START Data to use

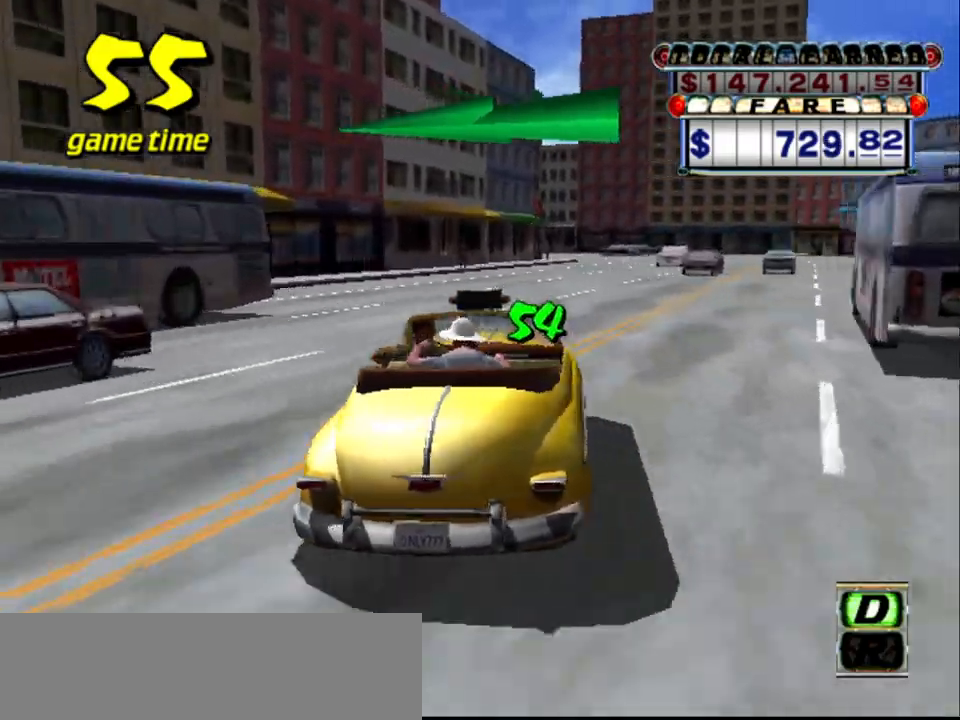
{"keys": [], "events": [[117, "left", "down"], [167, "left", "up"], [267, "up", "up"], [317, "left", "down"], [400, "left", "up"]]}
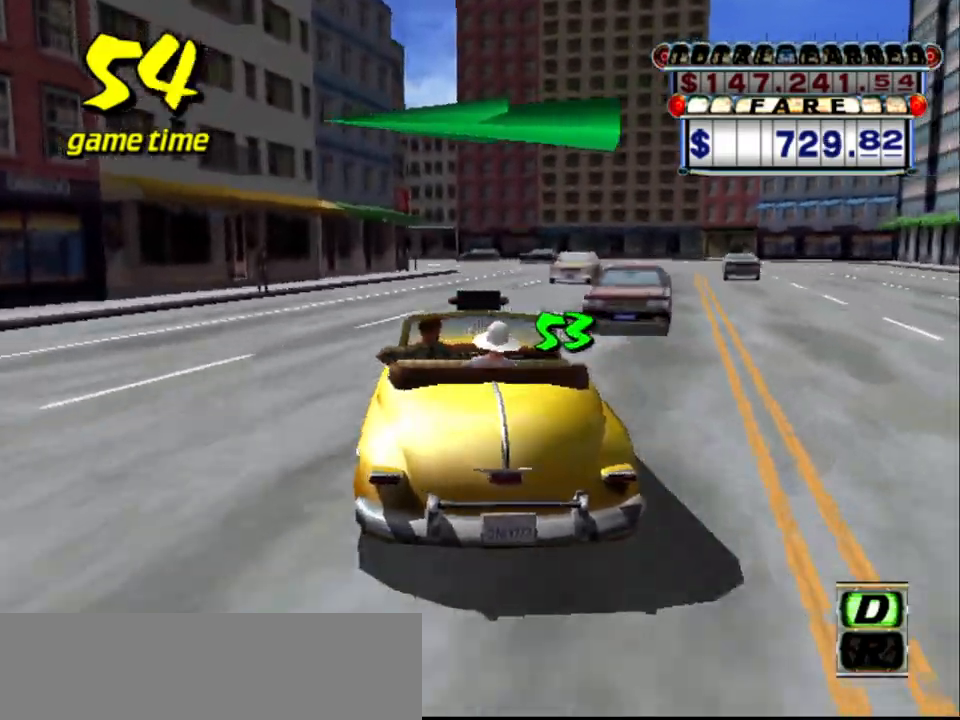
{"keys": [], "events": [[50, "right", "down"], [184, "right", "up"], [367, "left", "down"], [417, "left", "up"]]}
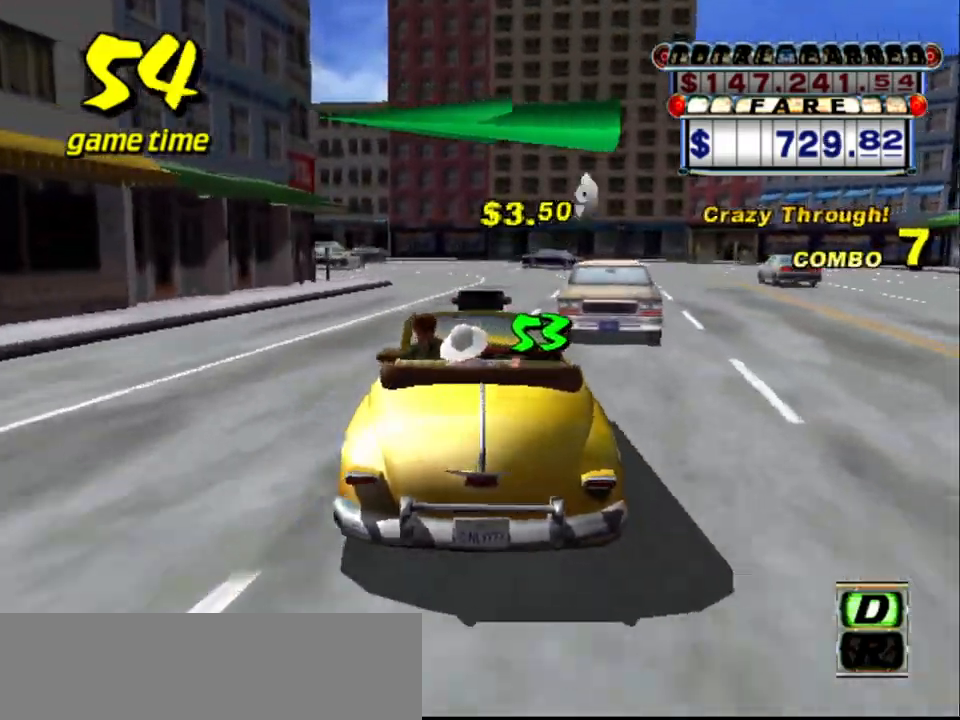
{"keys": ["down"], "events": [[17, "right", "down"], [50, "right", "up"], [334, "down", "down"], [334, "left", "down"], [484, "left", "up"]]}
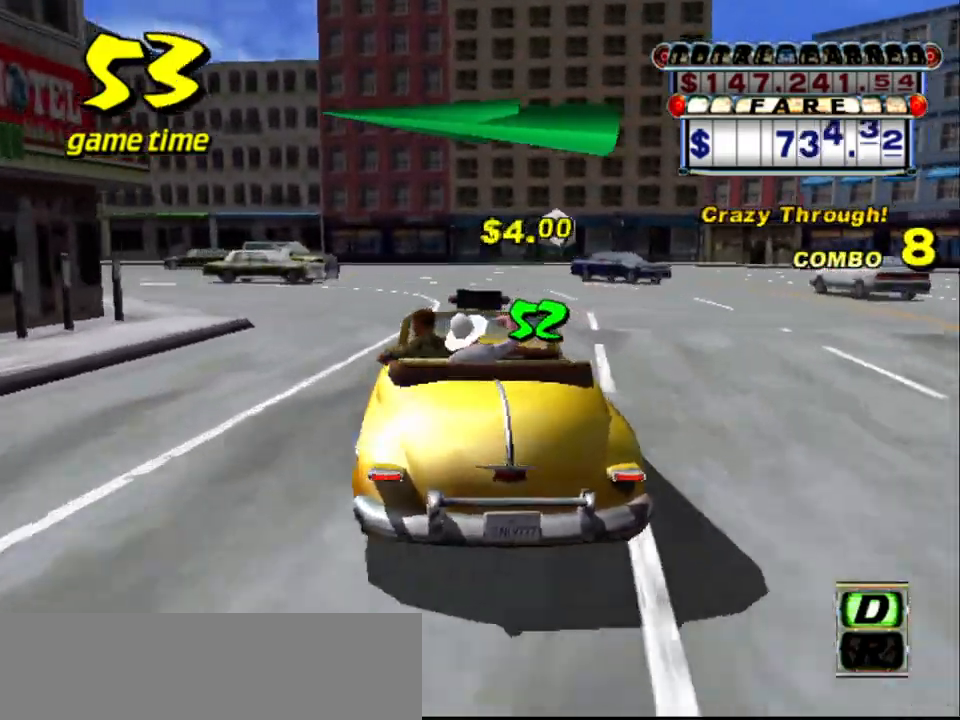
{"keys": [], "events": [[117, "down", "up"], [217, "left", "down"], [267, "down", "down"], [450, "down", "up"], [500, "left", "up"]]}
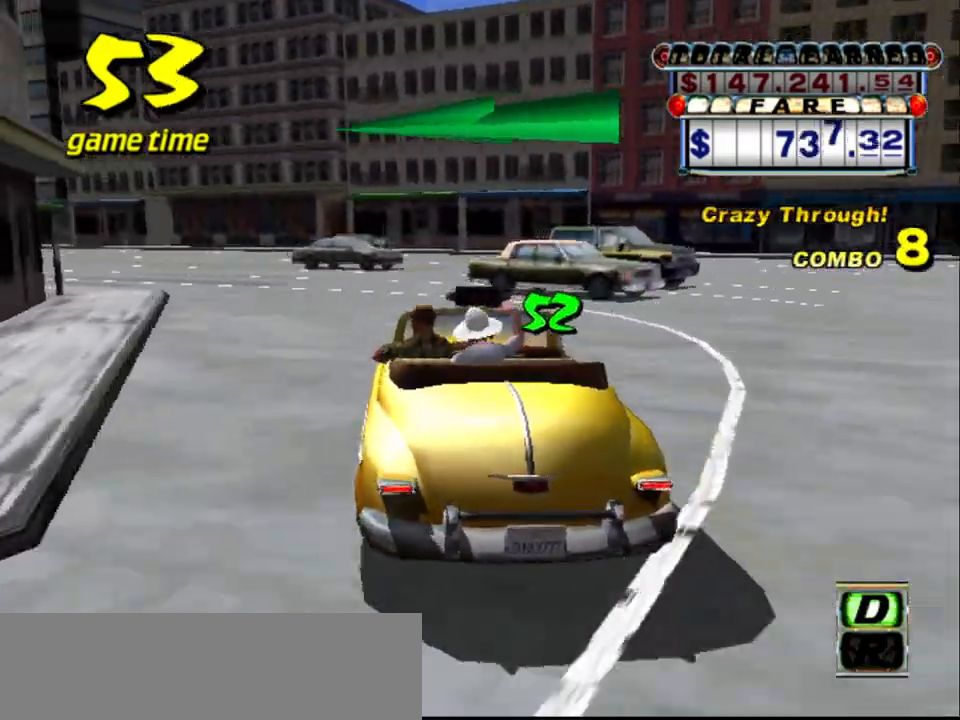
{"keys": [], "events": [[184, "left", "down"], [434, "left", "up"]]}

END Data to use

• [What you will do]: Return every record exactly, without the pictures.

• [Answer to this task]:
{"keys": [], "events": [[117, "left", "down"], [167, "left", "up"], [267, "up", "up"], [317, "left", "down"], [400, "left", "up"]]}
{"keys": [], "events": [[50, "right", "down"], [184, "right", "up"], [367, "left", "down"], [417, "left", "up"]]}
{"keys": ["down"], "events": [[17, "right", "down"], [50, "right", "up"], [334, "down", "down"], [334, "left", "down"], [484, "left", "up"]]}
{"keys": [], "events": [[117, "down", "up"], [217, "left", "down"], [267, "down", "down"], [450, "down", "up"], [500, "left", "up"]]}
{"keys": [], "events": [[184, "left", "down"], [434, "left", "up"]]}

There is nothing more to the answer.